The revelation came yesterday (June 10) as the European waste management company—formed when Shanks merged with Van Gansewinkel in 2017—published its 2019 annual report, pointing to a number of challenges in the market including Brexit and the Chinese National Sword campaign.
Overall, group chairman Colin Matthews reported “good progress” in the company’s core Benelux commercial waste business for the year, but explained that this was offset by challenges in other divisions, including municipal waste, which operates mainly in the UK. As a result, the company reported a statutory loss of €97.7 million (£87.3m) for 2018/19.
“In the Municipal Division, our main challenge is the new Derby facility”, explained Otto de Bont, who has been Renewi chief executive since April 2019. “Following the failure of our partner Interserve to commission the facility, we have now provided for the complete termination of the PPP contract.”
Renewi signed a contract in 2014 in a joint venture named Resource Recovery Solutions (Derbyshire) with construction firm Interserve along with Derby city and Derbyshire county councils.
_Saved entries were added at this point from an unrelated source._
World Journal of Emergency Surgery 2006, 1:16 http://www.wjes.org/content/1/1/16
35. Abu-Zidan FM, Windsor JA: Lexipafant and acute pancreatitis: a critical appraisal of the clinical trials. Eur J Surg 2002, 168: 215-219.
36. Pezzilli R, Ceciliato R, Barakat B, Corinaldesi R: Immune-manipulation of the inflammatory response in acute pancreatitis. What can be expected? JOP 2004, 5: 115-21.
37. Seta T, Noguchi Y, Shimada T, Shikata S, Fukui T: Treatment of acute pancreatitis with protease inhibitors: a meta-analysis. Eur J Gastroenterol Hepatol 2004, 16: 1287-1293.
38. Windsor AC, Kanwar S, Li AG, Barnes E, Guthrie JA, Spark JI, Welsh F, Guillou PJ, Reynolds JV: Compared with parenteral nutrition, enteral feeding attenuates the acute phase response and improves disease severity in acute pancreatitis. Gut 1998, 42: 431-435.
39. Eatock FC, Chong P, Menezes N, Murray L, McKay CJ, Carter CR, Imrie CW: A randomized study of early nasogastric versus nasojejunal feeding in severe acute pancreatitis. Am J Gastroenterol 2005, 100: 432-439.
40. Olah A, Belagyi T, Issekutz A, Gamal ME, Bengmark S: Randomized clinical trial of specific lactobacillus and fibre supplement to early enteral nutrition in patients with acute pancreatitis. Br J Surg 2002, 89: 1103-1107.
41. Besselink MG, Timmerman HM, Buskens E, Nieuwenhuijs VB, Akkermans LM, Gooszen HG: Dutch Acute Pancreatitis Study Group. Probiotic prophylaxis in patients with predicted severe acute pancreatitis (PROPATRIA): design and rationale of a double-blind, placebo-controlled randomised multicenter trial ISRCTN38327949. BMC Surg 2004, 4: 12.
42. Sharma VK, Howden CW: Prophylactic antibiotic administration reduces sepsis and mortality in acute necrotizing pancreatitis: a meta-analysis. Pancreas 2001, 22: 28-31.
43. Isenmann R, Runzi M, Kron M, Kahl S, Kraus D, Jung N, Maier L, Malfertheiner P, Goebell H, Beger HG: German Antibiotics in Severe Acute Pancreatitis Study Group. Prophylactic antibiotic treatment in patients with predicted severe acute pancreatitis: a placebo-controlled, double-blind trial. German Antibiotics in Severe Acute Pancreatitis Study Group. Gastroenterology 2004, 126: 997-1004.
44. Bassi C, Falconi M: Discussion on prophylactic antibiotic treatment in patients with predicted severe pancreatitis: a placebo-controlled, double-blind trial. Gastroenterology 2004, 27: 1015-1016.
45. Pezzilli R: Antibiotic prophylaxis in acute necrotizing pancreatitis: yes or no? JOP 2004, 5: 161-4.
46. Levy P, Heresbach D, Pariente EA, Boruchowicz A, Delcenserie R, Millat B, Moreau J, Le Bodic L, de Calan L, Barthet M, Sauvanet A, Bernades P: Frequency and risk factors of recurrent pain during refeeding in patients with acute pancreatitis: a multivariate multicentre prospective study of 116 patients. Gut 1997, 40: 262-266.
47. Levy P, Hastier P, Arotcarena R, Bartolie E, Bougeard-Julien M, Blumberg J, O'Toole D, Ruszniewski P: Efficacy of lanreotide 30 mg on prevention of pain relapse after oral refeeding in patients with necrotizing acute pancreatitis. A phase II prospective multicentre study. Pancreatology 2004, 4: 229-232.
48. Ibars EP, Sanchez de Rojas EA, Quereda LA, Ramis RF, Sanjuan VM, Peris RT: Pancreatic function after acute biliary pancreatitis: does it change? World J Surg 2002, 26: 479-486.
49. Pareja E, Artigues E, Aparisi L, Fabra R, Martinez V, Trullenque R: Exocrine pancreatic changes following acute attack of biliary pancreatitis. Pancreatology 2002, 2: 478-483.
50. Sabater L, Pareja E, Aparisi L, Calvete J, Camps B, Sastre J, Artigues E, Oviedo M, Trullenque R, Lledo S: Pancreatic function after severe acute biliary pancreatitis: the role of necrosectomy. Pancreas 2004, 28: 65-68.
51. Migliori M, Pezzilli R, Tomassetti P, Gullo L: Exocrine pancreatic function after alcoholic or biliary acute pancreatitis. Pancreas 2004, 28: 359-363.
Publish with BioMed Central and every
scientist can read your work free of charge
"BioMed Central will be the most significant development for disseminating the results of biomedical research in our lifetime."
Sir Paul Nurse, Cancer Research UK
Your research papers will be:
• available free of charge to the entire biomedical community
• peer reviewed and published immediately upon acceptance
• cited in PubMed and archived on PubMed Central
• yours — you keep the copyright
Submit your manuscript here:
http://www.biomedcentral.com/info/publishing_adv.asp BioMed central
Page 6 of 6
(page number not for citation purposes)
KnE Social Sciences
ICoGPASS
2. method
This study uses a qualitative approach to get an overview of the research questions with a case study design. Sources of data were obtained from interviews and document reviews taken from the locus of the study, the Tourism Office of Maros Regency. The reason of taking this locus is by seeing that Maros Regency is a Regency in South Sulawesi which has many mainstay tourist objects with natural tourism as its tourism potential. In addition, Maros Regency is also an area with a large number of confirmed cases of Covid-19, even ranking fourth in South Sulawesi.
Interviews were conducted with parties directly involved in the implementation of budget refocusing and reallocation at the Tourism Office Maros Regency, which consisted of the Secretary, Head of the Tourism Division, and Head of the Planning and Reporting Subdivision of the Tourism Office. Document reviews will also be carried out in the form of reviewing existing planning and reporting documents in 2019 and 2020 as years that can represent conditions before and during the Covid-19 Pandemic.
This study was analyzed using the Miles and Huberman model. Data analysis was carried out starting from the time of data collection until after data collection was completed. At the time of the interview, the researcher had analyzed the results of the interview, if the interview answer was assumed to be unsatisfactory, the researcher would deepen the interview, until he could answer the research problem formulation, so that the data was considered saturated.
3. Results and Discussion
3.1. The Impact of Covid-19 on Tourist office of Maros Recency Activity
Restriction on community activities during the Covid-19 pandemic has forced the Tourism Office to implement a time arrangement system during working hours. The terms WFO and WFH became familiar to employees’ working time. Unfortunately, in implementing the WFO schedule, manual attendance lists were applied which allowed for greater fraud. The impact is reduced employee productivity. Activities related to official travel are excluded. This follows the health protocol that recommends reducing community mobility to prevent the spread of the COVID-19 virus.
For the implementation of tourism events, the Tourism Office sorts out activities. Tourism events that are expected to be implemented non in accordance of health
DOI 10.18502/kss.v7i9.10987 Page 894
However, the facility is two years late in commissioning and in April, the councils warned that they would bring the contract to an end unless the project’s financial backers intervened to help (see letsrecycle.com story).
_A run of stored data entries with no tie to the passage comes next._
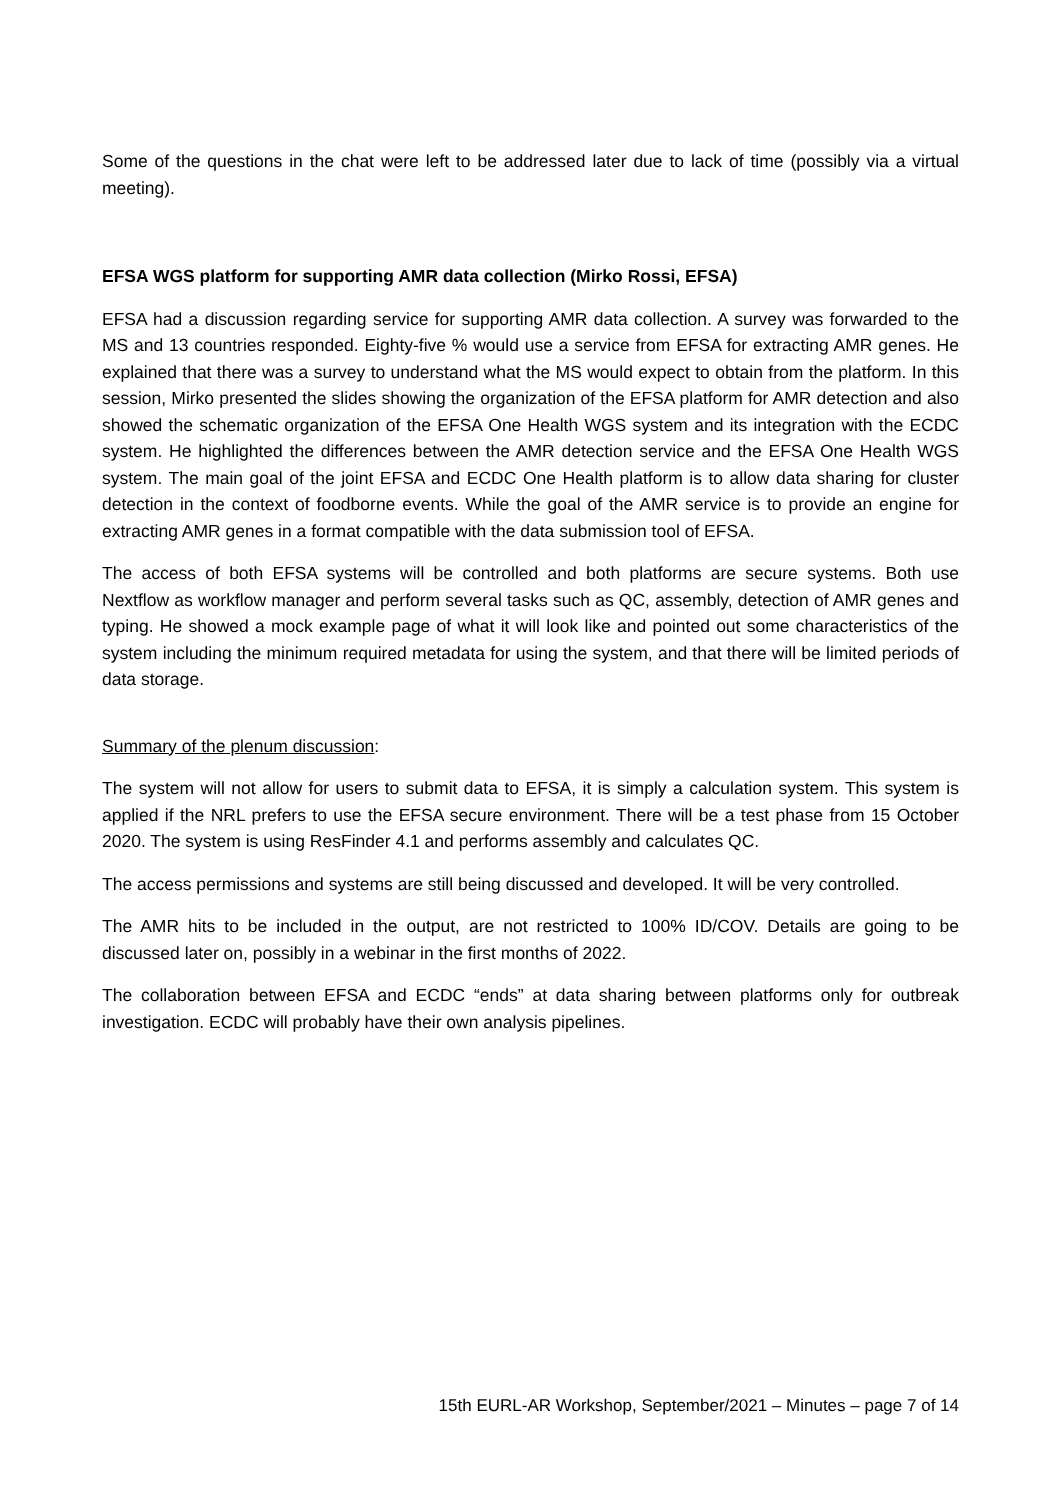Some of the questions in the chat were left to be addressed later due to lack of time (possibly via a virtual meeting).
EFSA WGS platform for supporting AMR data collection (Mirko Rossi, EFSA)
EFSA had a discussion regarding service for supporting AMR data collection. A survey was forwarded to the MS and 13 countries responded. Eighty-five % would use a service from EFSA for extracting AMR genes. He explained that there was a survey to understand what the MS would expect to obtain from the platform. In this session, Mirko presented the slides showing the organization of the EFSA platform for AMR detection and also showed the schematic organization of the EFSA One Health WGS system and its integration with the ECDC system. He highlighted the differences between the AMR detection service and the EFSA One Health WGS system. The main goal of the joint EFSA and ECDC One Health platform is to allow data sharing for cluster detection in the context of foodborne events. While the goal of the AMR service is to provide an engine for extracting AMR genes in a format compatible with the data submission tool of EFSA.
The access of both EFSA systems will be controlled and both platforms are secure systems. Both use Nextflow as workflow manager and perform several tasks such as QC, assembly, detection of AMR genes and typing. He showed a mock example page of what it will look like and pointed out some characteristics of the system including the minimum required metadata for using the system, and that there will be limited periods of data storage.
Summary of the plenum discussion:
The system will not allow for users to submit data to EFSA, it is simply a calculation system. This system is applied if the NRL prefers to use the EFSA secure environment. There will be a test phase from 15 October 2020. The system is using ResFinder 4.1 and performs assembly and calculates QC.
The access permissions and systems are still being discussed and developed. It will be very controlled.
The AMR hits to be included in the output, are not restricted to 100% ID/COV. Details are going to be discussed later on, possibly in a webinar in the first months of 2022.
The collaboration between EFSA and ECDC “ends” at data sharing between platforms only for outbreak investigation. ECDC will probably have their own analysis pipelines.
15th EURL-AR Workshop, September/2021 – Minutes – page 7 of 14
Writing in the annual report, Renewi said: “We have supported our customer and insisted on not accepting the facility until it has properly passed acceptance tests such that it can be safely and profitably operated.
“Recognising the significant risks that the facility cannot be commissioned in a timely way, we have written off our historic €40m (£36m) investment in the Derby project, taken a €7.6m provision for ongoing losses and assumed termination costs in the event that the contract comes to an end”.
The company added that it had “provided €11.6m against delay damages which we believe are owed to us by Interserve but which remain outstanding.”
Renewi runs six municipal contracts in the UK – with Argyll and Bute, Barnsley, Doncaster and Rotherham (BDR), Derby, Elstow and East London (ELWA) councils.
“Recognising the significant risks that the facility cannot be commissioned in a timely way, we have written off our historic €40m (£36m) investment in the Derby project, taken a €7.6m provision for ongoing losses and assumed termination costs in the event that the contract comes to an end”
Annual Report 2019
In general, the UK business saw revenues fall 3% to €195m (£174m) and made an underlying EBIT (earnings before interest and taxes) of €0.8m (£0.7m), up from a loss of €6.6m (£5.9m) in 2018. Improvements in operational performance and efficiency and the ending of loss-making contracts helped drive this.
However, Renewi said that falling recyclate prices driven by China’s National Sword policy cost the company €1.4m (£1.25m) and that Brexit has created difficulties for its ELWA contract which exports 200,000 tonnes of refuse-derived fuel (RDF) to the Netherlands each year.
As a result, the municipal division is now focused on running and optimising its existing contracts, rather than bidding for new ones, and will be looking for material markets within the UK, Renewi said.
Elsewhere in the report, Renewi has revealed an improvement in its accident rate and highlighted employee safety as one of its core values.
Commenting on this, Mr Matthews said: “Safety matters because our people matter, and improved safety means improved operational performance. Renewi launched a new safety culture initiative and has set new ambitious targets.”
Looking forward, Renewi—which is listed on the London Stock Exchange—said it was planning a second listing in Amsterdam, reflecting its increasing focus on the Benelux region.
Mr de Bont said: “We are focused on resolving our short-term challenges and building a solid base for future growth. Renewi remains well positioned for profitable growth in increasingly favourable markets.”